Monday, April 17, 2006

SPOTLIGHT ON MICHELLE OTERO


Monday’s post from Daniel Olivas

Michelle Otero is a former Fulbright Fellow who lives and works in Oaxaca, México where she conducts creative writing workshops for women survivors of sexual assault. Malinche's Daughter, an essay collection based on her life and work in Oaxaca, was published by Momotombo Press in April 2006. Her work has appeared in Puerto del Sol, BorderSenses, and other journals in the U.S. and México, and she is the recipient of a fellowship from Hedgebrook. She is a committed anti-violence activist, she volunteers with Amigos de las Mujeres de Juarez and is a founding member of The Women Writers’ Collective, an El Paso-based group that showcases the talents of women writers and artists while raising awareness of women’s issues. A graduate of Harvard University, she is currently a student in the low-resident MFA program at Vermont College and is working on Vessels, a memoir of borders based on her grandfather’s service in World War II and her southern New Mexico upbringing. Visit Momotombo Press to order Otero’s chapbook, Malinche’s Daughter.

NUEVO LIBRO: Though I’m often making note of book reviews by Rigoberto González and Sergio Troncoso in the El Paso Times, thanks to the efforts of Sergio and the kind offer from editor Ramón Renteria, I am now a book reviewer for EPT. My first review is of Reyna Grande’s debut novel, Across a Hundred Mountains (Atria Books) which will be released this June. You may read the review here.

NOTICIAS FROM CSRC: The UCLA Chicano Studies Research Center sends us the following important news regarding opportunities and events:

◘ CSRC will host Magdalena Beltran-del Olmo and Frank Sotomayor, editors of Frank del Olmo: Commentaries on His Times, for a reading and book signing on Thursday, April 27, 2006, 4:00 - 7:00 p.m., in the CSRC Library, 144 Haines Hall. Otto Santa Ana will serve as moderator, and additional guests will make presentations. A reception will follow. Frank del Olmo, an associate editor and columnist for the Los Angeles Times, was a role model and an inspiration to many Chicana/os. His columns and editorials were often the loudest, clearest, and most articulate voice for the Chicana/o community. He died February 19, 2004. The book is a collection of his columns.

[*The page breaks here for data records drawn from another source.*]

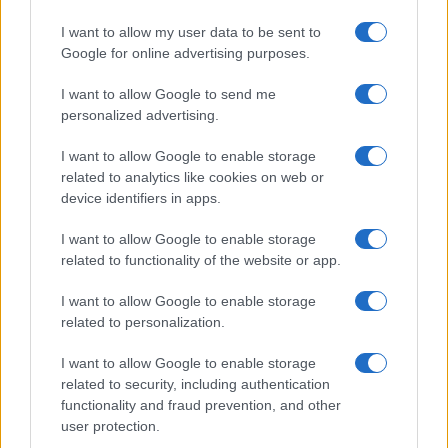
I want to allow my user data to be sent to
Google for online advertising purposes.
I want to allow Google to send me
personalized advertising.
I want to allow Google to enable storage
related to analytics like cookies on web or
device identifiers in apps.
I want to allow Google to enable storage
related to functionality of the website or app.
I want to allow Google to enable storage
CHI SIAMO
CONTATTI
PUBBLICITÀ
LAVORA CON NOI
related to personalization.
PRIVACY / COOKIE POLICY
PREFERENZE PRIVACY
I want to allow Google to enable storage
OTTO CHANNEL
related to security, including authentication
functionality and fraud prevention, and other
user protection.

◘ HSF/Pfizer, Inc. Fellowship: A stipend of $10,000 for the first and second year of graduate school is available to ten full-time Hispanic students (one parent must be fully Hispanic or both parents must be half Hispanic). Applicants must be enrolled during the next academic year in a master’s or PhD program and have a minimum GPA of 3.0 at one of the following universities: Carnegie Mellon, Columbia, Cornell, Harvard, MIT, NYU, Northwestern, Stanford, UC Berkeley, UCLA, University of Chicago, University of Pennsylvania, UT Austin, or University of Virginia. Deadline: Monday, May 15, 2006. For more information, click here.

BORDER BOOK FESTIVAL: Melinda Palacio offers us a dispatch on the Border Book Festival. Luis Urrea will be a guest author at the festival (see below).

URREA INTERVIEW: Kacey Kowars interviews Luis Urrea. Here are a couple of events Luis has planned:

April 21-23, 2006
Border Book Festival
Mesilla, NM
www.borderbookfestival.org

April 25, 2006
7 p.m.
Reading and Signing
Book Works
Albuquerque, NM
http://www.bkwrks.com/

All done. So, until next Monday, enjoy the intervening posts from my compadres y comadre at La Bloga. ¡Lea un libro!